# Instruction 1:
In the DeepStream post below, copy out the passage word for word, beginning at the words "However, when I" and stopping after "from file sources).".

───── Extract ─────

Metadata Mismatch in Parallel Inference Pipeline with Frame Probe (DeepStream 7.1)

Environment

  • DeepStream Version: 7.1
  • OS: Ubuntu 22.04
  • GPU: NVIDIA RTX 3090 (24 GB)
  • Driver Version: 535.230.02
  • CUDA Version: 12.2
  • CPU: Intel i9 14th Gen
  • RAM: 128 GB
  • Python: 3.10.12 (with pyds bindings)

Problem Description

I’m implementing a parallel inference pipeline using DeepStream 7.1, inspired by the build_parallel_pipeline approach, where multiple streams are processed with different PGIE models assigned per stream. The pipeline uses nvstreammux, nvstreamdemux, per-stream inference chains (with nvinfer and nvtracker), and a second nvstreammux for output remultiplexing. For visualization in development mode, I use nvmultistreamtiler to display all streams, and the metadata (bounding boxes, etc.) is correctly rendered on the tiled output.

However, when I add a frame probe on the nvdsosd source pad to extract individual source frames and metadata (using the _frame_probe function below), I encounter a metadata mismatch issue. Specifically, bounding boxes detected for one stream (e.g., stream 2) are incorrectly displayed on another stream (e.g., stream 1). This issue does not occur in the tiled output, only when extracting frames via the probe.

Pipeline Structure

The parallel pipeline is constructed as follows:

  • Input Multiplexer: nvstreammux (input_mux) receives multiple input streams (e.g., from file sources).
  • Stream Demultiplexer: nvstreamdemux splits the batched stream into individual streams based on source_id.
  • Per-Stream Inference Chains:
    • Each stream has a queue to handle buffering.
    • One or more nvinfer (PGIE) elements per stream, configured with different models (e.g., PeopleNet, TrafficCamNet) and unique unique-id properties.
    • An nvtracker per stream for object tracking.
  • Output Multiplexer: A second nvstreammux (output_mux) recombines the processed streams.
  • Post-Processing:
    • nvvideoconvert (conv_post) for format conversion.
    • In development mode, nvmultistreamtiler for tiled display (rows and columns based on number of sources).
    • capsfilter to enforce RGBA format.
    • nvdsosd (osd_parallel) for rendering bounding boxes and text.
    • Display sink: nveglglessink (or nv3dsink on Jetson) in dev mode, or fakesink otherwise.
  • Probe Location: The frame probe is attached to the src pad of nvdsosd to extract individual frames and metadata.

The pipeline structure can be summarized as:

[source(s)] -> nvstreammux -> nvstreamdemux -> [queue -> nvinfer -> nvtracker] -> nvstreammux -> [nvvideoconvert -> capsfilter -> nvdsosd -> sink]

Relevant Probe Code

Here’s the simplified _frame_probe function used to extract frames and metadata:

def _frame_probe(self, pad, info, u_data):
    gst_buf = info.get_buffer()

─────

# Instruction 2:
Gather every line in the records below that contains the string "tuplet". Case counts.

───── Provided records ─────

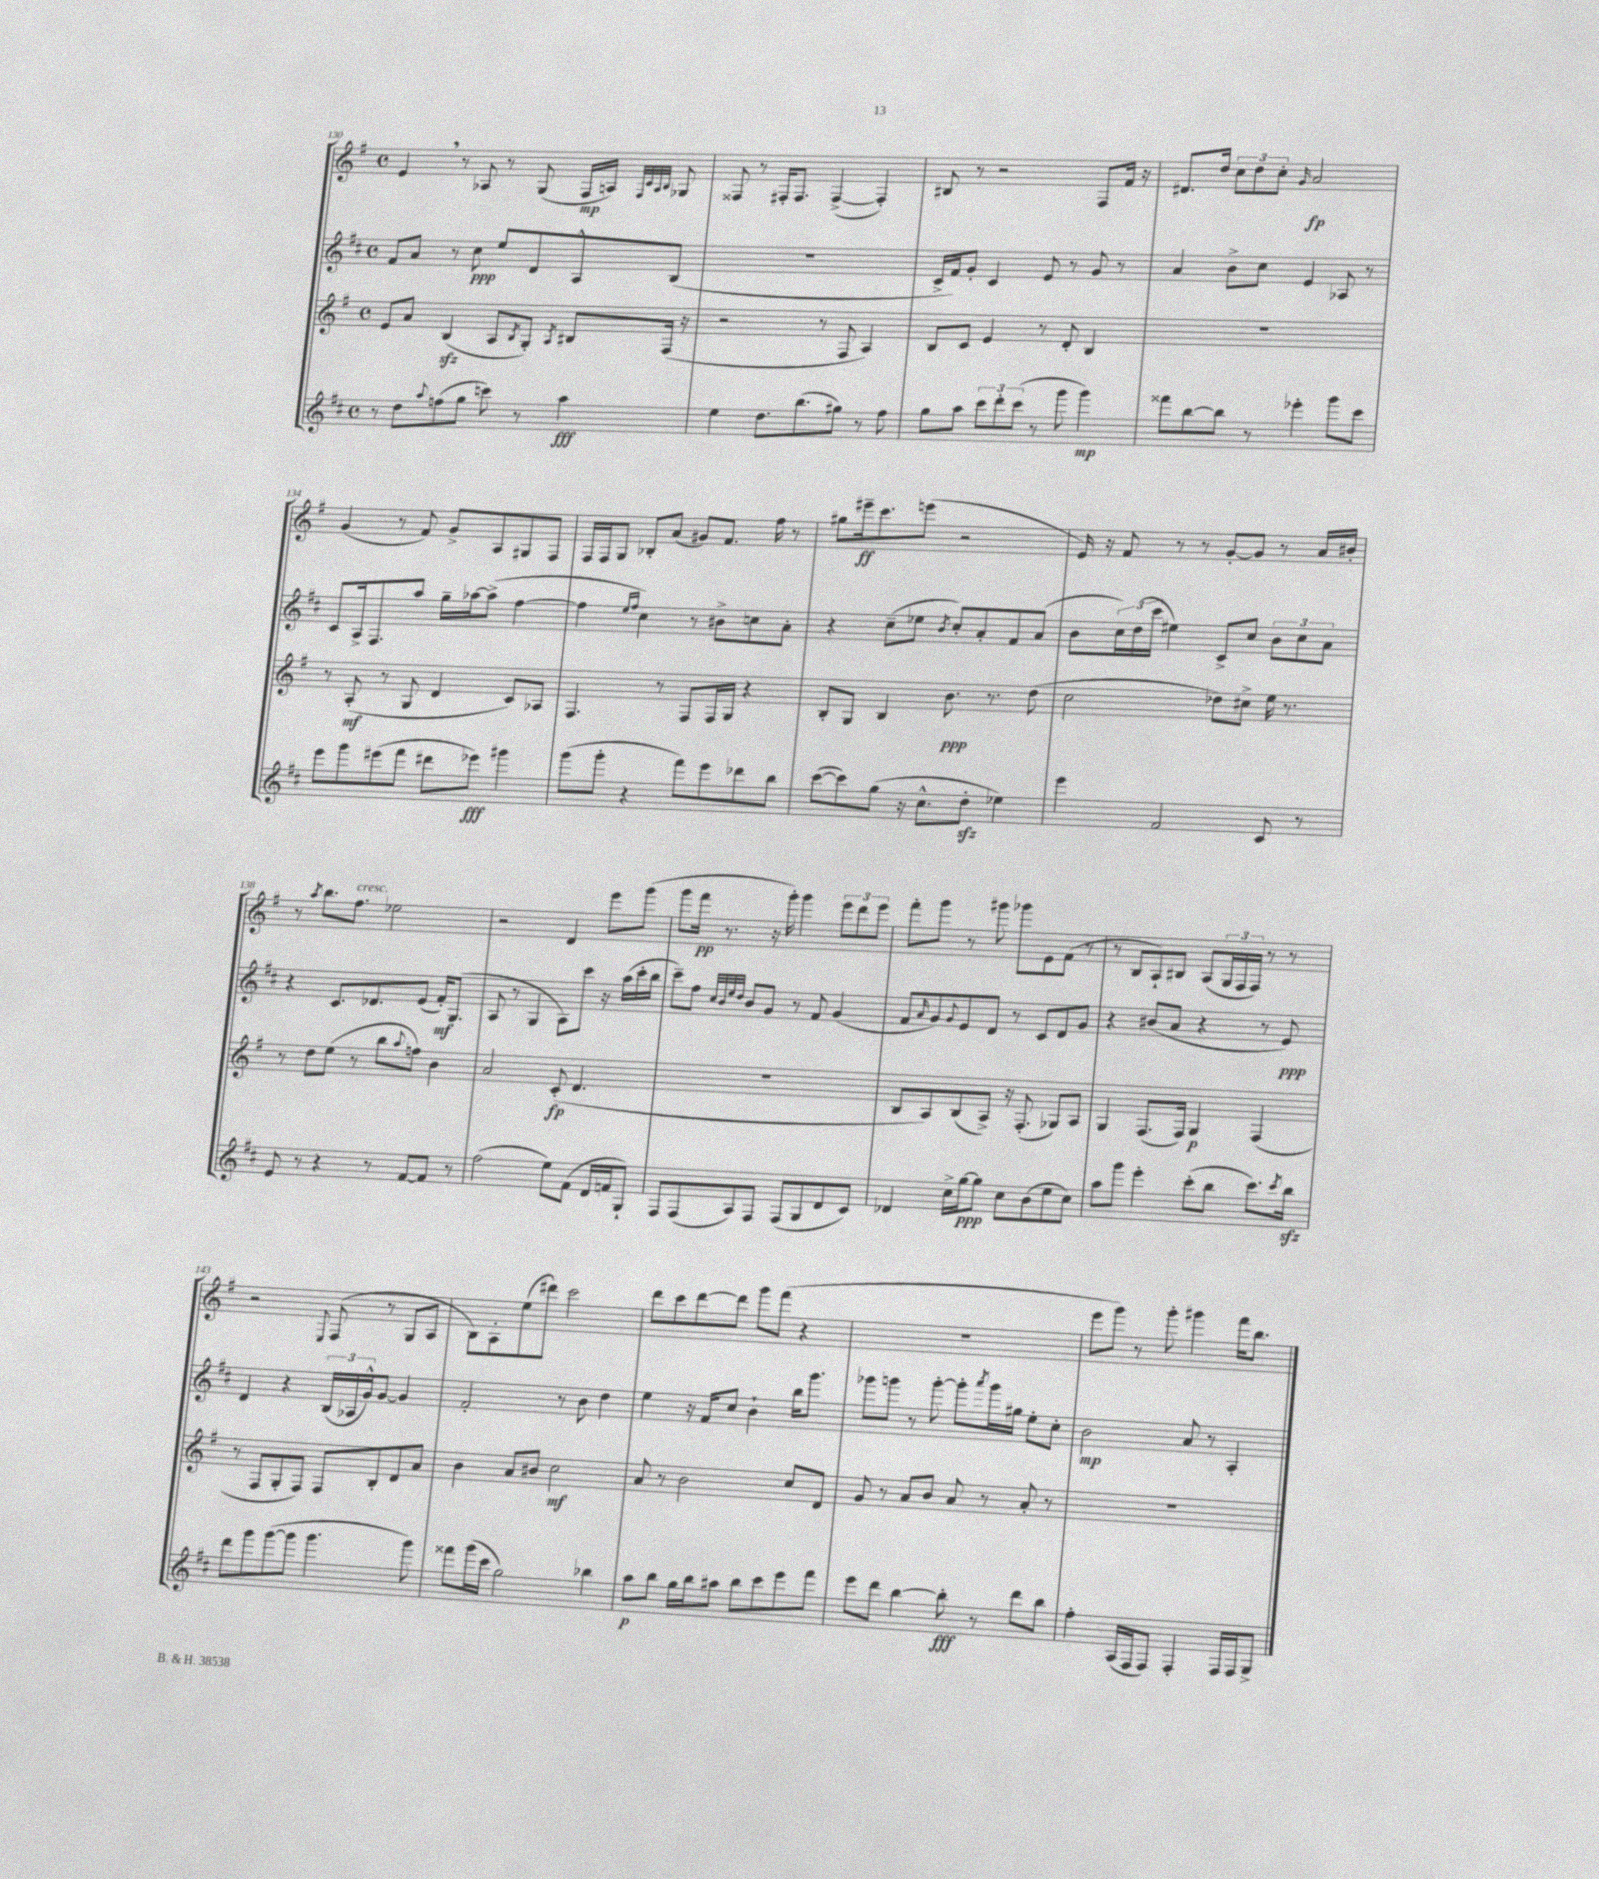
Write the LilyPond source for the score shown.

<<
\new StaffGroup <<
\new Staff = "s0" {
    \clef treble \key g \major \defaultTimeSignature \time 4/4
    e'4 \breathe r8 aes8 r8 g8( fis16\mp a16) \grace { fis32 c'32 a32 b32 } ges8 |
    fisis8 r8 fis16-. fis8. fis4~->( fis4-.) |
    bis8 r8 r2 fis8 fis'16 r16 |
    dis'8. d''16 \tuplet 3/2 { c''8 d''8 c''8-. } \grace { g'16 } a'2\fp |
    g'4( r8 fis'8) g'8-> a8 gis8 fis8 |
    fis16 fis16 g8 bes8-. a'8( gis'8) fis'8. fis''16 r8 |
    gis''8 eis'''16--\ff c'''8. e'''8( r2 |
    e'16) r16 fis'8 r8 r8 g'8~-. g'8 r8 a'16 bis'16-. |
    r8 \acciaccatura { a''8 } b''8. fis''8.^\markup { \italic "cresc." } ees''2 |
    r2 d'4 e'''8 g'''8( |
    g'''8 fis'''16\pp r8. r16 g'''16-.) g'''4 \tuplet 3/2 { e'''8 d'''8 e'''8 } |
    fis'''8-. g'''8 r8 gis'''8 ges'''8 e'8 fis'8( r8 |
    r8 b8 a8-!) bis8 a8( \tuplet 3/2 { g16 fis16 fis16) } r8 r8 |
    r2 \appoggiatura { e8 } fis8( r8 g8 a8 |
    b8) a8-. e''8( dis'''8) c'''2 |
    d'''8 c'''8 d'''8~ d'''8 g'''8 fis'''8( r4 |
    R1 |
    e'''8 g'''8) r8 g'''8-. gis'''4 fis'''16 b''8. \bar "|." |
}
\new Staff = "s1" {
    \clef treble \key d \major \defaultTimeSignature \time 4/4
    fis'8 a'8 r8 cis''8\ppp e''8 d'8 a8-^ b8( |
    R1 |
    cis'16-> fis'16) g'8-. cis'4 e'8 r8 g'8 r8 |
    a'4 b'8-> cis''8 e'4 aes8 r8 |
    cis'8 a16-> fis8. a''8 g''16-- aes''16~ aes''8->( fis''4~ |
    fis''4 \grace { e''16 fis''16 } cis''4) r8 bis'8-> c''8 a'8-. |
    r4 cis''8--( ees''8 \acciaccatura { b'8 } cis''8-.) a'8-. fis'8 a'8( |
    b'8 \tuplet 3/2 { cis''16) d''16( cis'''16 } eis''4) cis'8-> cis''8 \tuplet 3/2 { b'8 cis''8 a'8 } |
    r4 cis'8. des'8. e'8( fis'16-.\mf) g8.( |
    a8 r8 g4 a8) cis'''8 r16 a''16( cis'''16-. b''16 |
    cis'''8--) fis''8 \grace { cis''32 b'32 e''32 d''32 } b'8 g'8 r8 fis'8 g'4( |
    fis'8 \grace { a'16 } g'8) \appoggiatura { g'8 } e'8 d'8 r8 cis'8 d'8 g'8 |
    r4 bis'8( a'8 r4 r8 e'8\ppp) |
    d'4 r4 \tuplet 3/2 { b16( aes16 g'16-^) } g'8~ g'4 |
    fis'2-. r8 b'8 d''4 |
    e''4 r16 fis'16 cis''8 b'4-! b''16 g'''8. |
    ges'''8 g'''8 r8 g'''8~-. g'''8-. \acciaccatura { a'''8 } g'''16 gis''16 e''8-. cis''8-. |
    b'2\mp a'8 r8 a4-. \bar "|." |
}
\new Staff = "s2" {
    \clef treble \key g \major \defaultTimeSignature \time 4/4
    e'8 a'8 b4\sfz( a8 \acciaccatura { b8 } g8-.) \acciaccatura { a8 } bis8 fis16( r16 |
    r2 r8 fis8 a4) |
    b8 c'8 e'4 r8 d'8-. b4 |
    R1 |
    r8 a8-.\mf( r8 g8 d'4 c'8) aes8 |
    fis4. r8 fis8 fis16 g16 r4 |
    b8-. g8 b4 b'8.\ppp r8. d''8( |
    c''2 des''8) cis''8-> e''16 r8. |
    r8 d''8 e''8( r8 b''8 \appoggiatura { a''8 } f''8) b'4 |
    a'2 c'8-.\fp( d'4. |
    R1 |
    b8 a8) b8( a8->) r16 fis8.-.( ges8) a8 |
    g4 fis8.( fis16) g4\p fis4( |
    r8 fis8 g8-. fis8) fis8 b8-. d'8 a'8 |
    b'4 a'8 bis'8 c''2\mf |
    a'8 r8 b'2 c''8 d'8 |
    g'8 r8 a'8 b'8 a'8 r8 a'8-. r8 |
    R1 \bar "|." |
}
\new Staff = "s3" {
    \clef treble \key d \major \defaultTimeSignature \time 4/4
    r8 d''8 \appoggiatura { a''8 } f''8( g''8 c'''8) r8 a''4\fff |
    e''4 d''8. b''8.( gis''8) r8 fis''8 |
    g''8 a''8 \tuplet 3/2 { cis'''8 d'''8-. cis'''8( } r8 g'''8 g'''4\mp) |
    fisis'''8 b''8~ b''8 r8 ees'''4-. g'''8 cis'''8 |
    e'''8 g'''8 eis'''8( fis'''8 dis'''8 ees'''8\fff) gis'''4 |
    g'''8( g'''8-. r4 fis'''8) e'''8 des'''8 b''8 |
    cis'''8~( cis'''8) g''8( r16 cis''8.-^ d''8-.\sfz ees''4) |
    e'''4 fis'2 cis'8 r8 |
    e'8 r8 r4 r8 fis'8~ fis'8 r8 |
    fis''2( e''8) fis'8( d'16 f'16 g8-!) |
    fis8 fis8( a8) fis8 fis8( g8 d'8 cis'8) |
    des'4 cis''16-> g''16~\ppp g''8 cis''8 b'8( e''8 cis''8) |
    a''8 g'''8 e'''4-. cis'''8-.( b''8 cis'''8.) \acciaccatura { cis'''8 } b''16\sfz |
    d'''8 g'''8 g'''8~( g'''8 g'''4. g'''8) |
    fisis'''8 g'''16( cis'''16 g''2) bes''4 |
    a''8\p b''8 g''16 b''16 ais''8 b''8 cis'''8 e'''8 fis'''8 |
    e'''8 d'''8 b''4~ b''8-.\fff r8 d'''8 b''8 |
    fis''4-. a16( fis16 fis8) fis4-. fis16 fis16 g8-> \bar "|." |
}
>>
>>
\layout { \context { \Score currentBarNumber = #130 } }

─────

# Written response 1:
However, when I add a frame probe on the nvdsosd source pad to extract individual source frames and metadata (using the _frame_probe function below), I encounter a metadata mismatch issue. Specifically, bounding boxes detected for one stream (e.g., stream 2) are incorrectly displayed on another stream (e.g., stream 1). This issue does not occur in the tiled output, only when extracting frames via the probe.

Pipeline Structure

The parallel pipeline is constructed as follows:

  • Input Multiplexer: nvstreammux (input_mux) receives multiple input streams (e.g., from file sources).

# Written response 2:
    dis'8. d''16 \tuplet 3/2 { c''8 d''8 c''8-. } \grace { g'16 } a'2\fp |
    g'''8 fis'''16\pp r8. r16 g'''16-.) g'''4 \tuplet 3/2 { e'''8 d'''8 e'''8 } |
    r8 b8 a8-!) bis8 a8( \tuplet 3/2 { g16 fis16 fis16) } r8 r8 |
    b'8 \tuplet 3/2 { cis''16) d''16( cis'''16 } eis''4) cis'8-> cis''8 \tuplet 3/2 { b'8 cis''8 a'8 } |
    d'4 r4 \tuplet 3/2 { b16( aes16 g'16-^) } g'8~ g'4 |
    g''8 a''8 \tuplet 3/2 { cis'''8 d'''8-. cis'''8( } r8 g'''8 g'''4\mp) |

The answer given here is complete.